Abstract
M.Ing.(Engineering Management)
A lot have been said and written about how South African Small Micro and Medium Size
Enterprises (SMMEs) in the Construction sector of the economy have failed in the delivery
of their projects and about how they have not measured up in terms of the requirements
needed to be competitive in the global place. Services delivery protests by communities
where SMMEs have either failed to deliver their projects adequately or have out rightly
abandoned projects are common features in our various electronic and print media, and in
many cases these days the most reasons given for this behavior is the total collapse or lack
thereof of proper financial management of the project.
Because of the ease of procedure required to register construction outfits at the
Department of Trade and Industry many have flocked to the opportunity and established
business enterprises with the intention that at least they will be considered for one tender
or the other to carry out some sort of construction work or the other in their various
environments. Others registered such companies because they have links and ties to these
opportunities in the various government establishments responsible for creating these works
in the name of service delivery to their respective communities. Many of the proprietors of
these enterprises, when they eventually get the job, have little or no financial knowledge on
how to successfully manage a construction project and sometimes always based their
financial judgment on the bottom line without considering the various factors that influence
the bottom line profit.

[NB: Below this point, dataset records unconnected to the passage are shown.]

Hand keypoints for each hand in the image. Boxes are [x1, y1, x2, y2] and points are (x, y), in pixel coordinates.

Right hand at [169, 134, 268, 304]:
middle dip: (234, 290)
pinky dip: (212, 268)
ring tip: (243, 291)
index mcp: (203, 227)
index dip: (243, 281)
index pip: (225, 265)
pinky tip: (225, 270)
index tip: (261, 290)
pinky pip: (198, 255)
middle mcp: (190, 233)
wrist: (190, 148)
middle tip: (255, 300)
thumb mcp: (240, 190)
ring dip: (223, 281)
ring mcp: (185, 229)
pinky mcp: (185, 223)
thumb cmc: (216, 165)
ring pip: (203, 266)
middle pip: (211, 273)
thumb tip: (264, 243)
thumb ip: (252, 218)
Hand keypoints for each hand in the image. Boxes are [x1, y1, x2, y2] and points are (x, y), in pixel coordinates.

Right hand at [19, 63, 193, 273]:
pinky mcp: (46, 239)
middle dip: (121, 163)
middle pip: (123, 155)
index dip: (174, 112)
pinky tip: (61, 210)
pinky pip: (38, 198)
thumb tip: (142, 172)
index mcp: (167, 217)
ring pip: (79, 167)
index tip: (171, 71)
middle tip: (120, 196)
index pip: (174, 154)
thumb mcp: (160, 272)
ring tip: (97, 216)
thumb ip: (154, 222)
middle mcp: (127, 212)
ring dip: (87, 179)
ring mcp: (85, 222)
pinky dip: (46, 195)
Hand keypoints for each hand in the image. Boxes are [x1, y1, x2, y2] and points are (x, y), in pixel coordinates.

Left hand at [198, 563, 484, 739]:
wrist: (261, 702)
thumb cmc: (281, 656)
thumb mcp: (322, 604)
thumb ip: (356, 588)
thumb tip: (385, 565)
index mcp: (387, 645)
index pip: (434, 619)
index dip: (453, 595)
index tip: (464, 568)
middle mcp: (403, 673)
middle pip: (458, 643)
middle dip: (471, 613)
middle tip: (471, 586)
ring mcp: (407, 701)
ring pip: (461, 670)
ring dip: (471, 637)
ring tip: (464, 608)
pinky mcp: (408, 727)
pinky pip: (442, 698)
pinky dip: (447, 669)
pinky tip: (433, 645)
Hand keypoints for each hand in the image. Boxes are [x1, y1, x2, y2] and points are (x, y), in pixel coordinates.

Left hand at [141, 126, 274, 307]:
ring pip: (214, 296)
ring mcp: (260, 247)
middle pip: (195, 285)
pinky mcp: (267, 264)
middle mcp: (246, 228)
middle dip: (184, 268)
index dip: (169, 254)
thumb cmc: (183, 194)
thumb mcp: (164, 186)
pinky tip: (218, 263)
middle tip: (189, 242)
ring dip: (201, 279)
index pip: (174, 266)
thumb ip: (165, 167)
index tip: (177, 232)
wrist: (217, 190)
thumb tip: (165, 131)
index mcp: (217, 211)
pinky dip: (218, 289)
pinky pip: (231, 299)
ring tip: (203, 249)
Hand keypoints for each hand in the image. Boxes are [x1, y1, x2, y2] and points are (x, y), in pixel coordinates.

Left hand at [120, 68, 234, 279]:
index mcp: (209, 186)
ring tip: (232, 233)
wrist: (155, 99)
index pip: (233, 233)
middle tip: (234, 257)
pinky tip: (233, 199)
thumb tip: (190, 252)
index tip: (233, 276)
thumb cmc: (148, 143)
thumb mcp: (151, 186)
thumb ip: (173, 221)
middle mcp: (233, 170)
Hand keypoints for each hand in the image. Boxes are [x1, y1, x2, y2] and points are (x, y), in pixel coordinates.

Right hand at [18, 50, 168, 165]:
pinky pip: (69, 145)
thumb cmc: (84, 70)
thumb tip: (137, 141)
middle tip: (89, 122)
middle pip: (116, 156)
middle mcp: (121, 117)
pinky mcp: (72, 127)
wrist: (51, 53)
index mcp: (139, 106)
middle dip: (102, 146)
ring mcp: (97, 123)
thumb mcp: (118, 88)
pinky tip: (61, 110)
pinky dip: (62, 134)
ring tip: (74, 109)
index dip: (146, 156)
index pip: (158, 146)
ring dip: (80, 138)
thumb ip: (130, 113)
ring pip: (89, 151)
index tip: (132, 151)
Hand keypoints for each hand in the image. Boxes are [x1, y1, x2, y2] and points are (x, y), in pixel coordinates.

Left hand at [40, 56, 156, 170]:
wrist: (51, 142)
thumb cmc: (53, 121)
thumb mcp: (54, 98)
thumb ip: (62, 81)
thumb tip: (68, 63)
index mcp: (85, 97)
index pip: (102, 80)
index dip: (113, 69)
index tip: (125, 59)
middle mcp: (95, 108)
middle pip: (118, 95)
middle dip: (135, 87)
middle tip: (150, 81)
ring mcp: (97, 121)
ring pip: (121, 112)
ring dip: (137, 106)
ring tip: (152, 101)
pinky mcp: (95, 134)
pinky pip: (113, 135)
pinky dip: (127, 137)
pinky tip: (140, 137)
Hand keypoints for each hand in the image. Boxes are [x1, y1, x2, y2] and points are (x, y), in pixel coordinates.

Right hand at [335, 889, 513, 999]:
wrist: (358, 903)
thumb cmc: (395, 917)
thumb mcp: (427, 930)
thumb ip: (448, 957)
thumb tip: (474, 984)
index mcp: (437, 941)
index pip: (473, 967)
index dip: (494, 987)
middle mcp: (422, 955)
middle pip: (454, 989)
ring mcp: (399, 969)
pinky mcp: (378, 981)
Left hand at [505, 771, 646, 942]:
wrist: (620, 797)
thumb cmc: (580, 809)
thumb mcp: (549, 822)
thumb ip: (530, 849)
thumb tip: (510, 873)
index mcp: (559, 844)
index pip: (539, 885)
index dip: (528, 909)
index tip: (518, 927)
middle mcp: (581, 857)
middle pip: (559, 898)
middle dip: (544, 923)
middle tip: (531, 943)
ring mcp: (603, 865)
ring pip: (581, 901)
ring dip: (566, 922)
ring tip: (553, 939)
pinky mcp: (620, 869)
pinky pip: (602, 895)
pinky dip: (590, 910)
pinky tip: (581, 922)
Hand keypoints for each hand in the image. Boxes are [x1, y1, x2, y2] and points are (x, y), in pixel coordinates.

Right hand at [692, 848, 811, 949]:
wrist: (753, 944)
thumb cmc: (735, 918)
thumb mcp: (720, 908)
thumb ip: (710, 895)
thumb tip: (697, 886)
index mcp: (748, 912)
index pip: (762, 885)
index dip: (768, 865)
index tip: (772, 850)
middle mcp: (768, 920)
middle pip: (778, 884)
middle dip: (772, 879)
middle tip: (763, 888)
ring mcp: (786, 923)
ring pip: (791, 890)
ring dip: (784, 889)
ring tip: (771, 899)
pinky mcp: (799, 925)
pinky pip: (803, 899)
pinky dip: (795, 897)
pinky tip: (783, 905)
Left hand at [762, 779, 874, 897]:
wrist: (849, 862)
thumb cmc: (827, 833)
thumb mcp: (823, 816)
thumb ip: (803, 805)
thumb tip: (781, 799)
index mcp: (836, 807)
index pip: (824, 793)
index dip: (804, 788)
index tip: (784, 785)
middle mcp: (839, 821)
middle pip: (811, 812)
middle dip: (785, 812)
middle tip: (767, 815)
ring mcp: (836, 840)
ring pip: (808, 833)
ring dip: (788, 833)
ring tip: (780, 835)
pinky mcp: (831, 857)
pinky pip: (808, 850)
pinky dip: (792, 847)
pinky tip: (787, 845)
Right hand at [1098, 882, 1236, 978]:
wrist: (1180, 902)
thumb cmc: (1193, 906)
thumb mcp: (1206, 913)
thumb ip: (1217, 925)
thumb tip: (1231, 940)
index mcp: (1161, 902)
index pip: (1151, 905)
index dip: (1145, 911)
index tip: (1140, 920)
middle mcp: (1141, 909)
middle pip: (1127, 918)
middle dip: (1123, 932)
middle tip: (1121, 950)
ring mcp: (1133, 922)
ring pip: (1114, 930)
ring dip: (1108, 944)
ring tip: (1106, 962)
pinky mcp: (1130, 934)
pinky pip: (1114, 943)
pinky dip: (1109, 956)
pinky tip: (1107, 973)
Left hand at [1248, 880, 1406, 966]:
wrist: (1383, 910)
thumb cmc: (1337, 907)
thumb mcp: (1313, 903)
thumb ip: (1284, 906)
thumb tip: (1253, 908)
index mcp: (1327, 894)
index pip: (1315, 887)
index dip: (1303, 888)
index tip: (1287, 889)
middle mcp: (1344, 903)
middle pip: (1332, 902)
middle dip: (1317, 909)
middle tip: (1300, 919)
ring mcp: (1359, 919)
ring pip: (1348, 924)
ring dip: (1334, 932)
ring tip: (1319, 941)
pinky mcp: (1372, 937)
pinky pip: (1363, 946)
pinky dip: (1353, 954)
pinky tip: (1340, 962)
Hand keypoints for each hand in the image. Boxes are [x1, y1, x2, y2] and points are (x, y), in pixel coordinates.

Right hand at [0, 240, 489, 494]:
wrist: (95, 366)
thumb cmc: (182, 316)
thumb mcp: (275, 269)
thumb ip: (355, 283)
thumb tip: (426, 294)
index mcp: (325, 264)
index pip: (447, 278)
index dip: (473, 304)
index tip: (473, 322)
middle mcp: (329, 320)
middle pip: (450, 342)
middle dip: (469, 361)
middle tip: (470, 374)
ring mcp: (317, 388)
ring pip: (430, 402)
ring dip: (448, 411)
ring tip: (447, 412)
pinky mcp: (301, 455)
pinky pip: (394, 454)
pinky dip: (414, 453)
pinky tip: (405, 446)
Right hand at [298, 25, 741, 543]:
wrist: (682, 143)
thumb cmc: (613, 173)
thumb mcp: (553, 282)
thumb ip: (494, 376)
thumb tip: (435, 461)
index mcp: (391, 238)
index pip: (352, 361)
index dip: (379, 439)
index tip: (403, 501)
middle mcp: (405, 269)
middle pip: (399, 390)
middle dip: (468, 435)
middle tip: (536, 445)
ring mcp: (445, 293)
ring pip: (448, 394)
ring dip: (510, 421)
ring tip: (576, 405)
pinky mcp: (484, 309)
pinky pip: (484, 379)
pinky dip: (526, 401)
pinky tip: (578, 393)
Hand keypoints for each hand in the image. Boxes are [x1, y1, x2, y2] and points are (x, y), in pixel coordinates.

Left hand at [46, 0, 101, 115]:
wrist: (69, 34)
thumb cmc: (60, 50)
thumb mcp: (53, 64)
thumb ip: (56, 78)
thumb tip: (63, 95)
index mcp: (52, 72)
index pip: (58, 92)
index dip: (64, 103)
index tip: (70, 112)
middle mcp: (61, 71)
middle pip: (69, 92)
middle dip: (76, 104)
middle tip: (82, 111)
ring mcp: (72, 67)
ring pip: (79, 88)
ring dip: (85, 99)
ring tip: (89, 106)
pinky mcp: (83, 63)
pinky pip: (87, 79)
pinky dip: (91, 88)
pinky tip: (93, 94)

Virtual calculations of their financial inputs and relative desired
outputs are done with little or no consideration for cost implications of the individual building
blocks of the project itself. Safe to say, in many instances, the project fail or is abandoned
due to mismanaged funds or the exhaustion of such funds required to carry the project to
the completion stage.
It has been observed in many instances and in interactions with some SMMEs in the
construction sector that not many of the appointed Project Managers and/ or Site Managers
have Project Management skills, and those who do have, in most cases are unable to apply
these skills to their projects. Usually they just result to invoking personal experiences
obtained from their various earlier endeavors in financial projections and decisions involving
the management of their projects. More often than not, these financial projections and
decisions become inaccurate and tend to drive the project into financial losses. This now begs
the question, that if there exits simple mathematical techniques and methods of evaluating
the various costs during the project life cycle, and weighing those daily weekly and monthly
costs against targeted objectives, both in the planning and execution of the projects,
wouldn’t it then be easier to make sensible financial decisions if we are able to control and manage project resource costs so much so that the resultant will always be the desired
financial objectives? The aim therefore, of this dissertation is to examine a simple but
adequately comprehensive method, of managing resources cost as applied to road
construction projects and how, by also weighing the influence of other trade-offs such as
quality and time within the life cycle, the project is kept in good financial status and is
subsequently able to make a profit at the end of the day.
An illustration of the application of this cost control method is highlighted in a case study of
a road construction project in Limpopo undertaken by an emerging South African
construction company.
The financial management style and those factors that govern some of the cost decisions
made during the course of the project are taking into account. The resultant financial
success of the work so far is evidence that the cost control mechanism employed largely
contributes to its present successful state. It can therefore be concluded that if properly
implemented, this method will assist SMMEs in the promotion of proper cost control
practices, and subsequent financial breakthroughs when applied to other similar projects.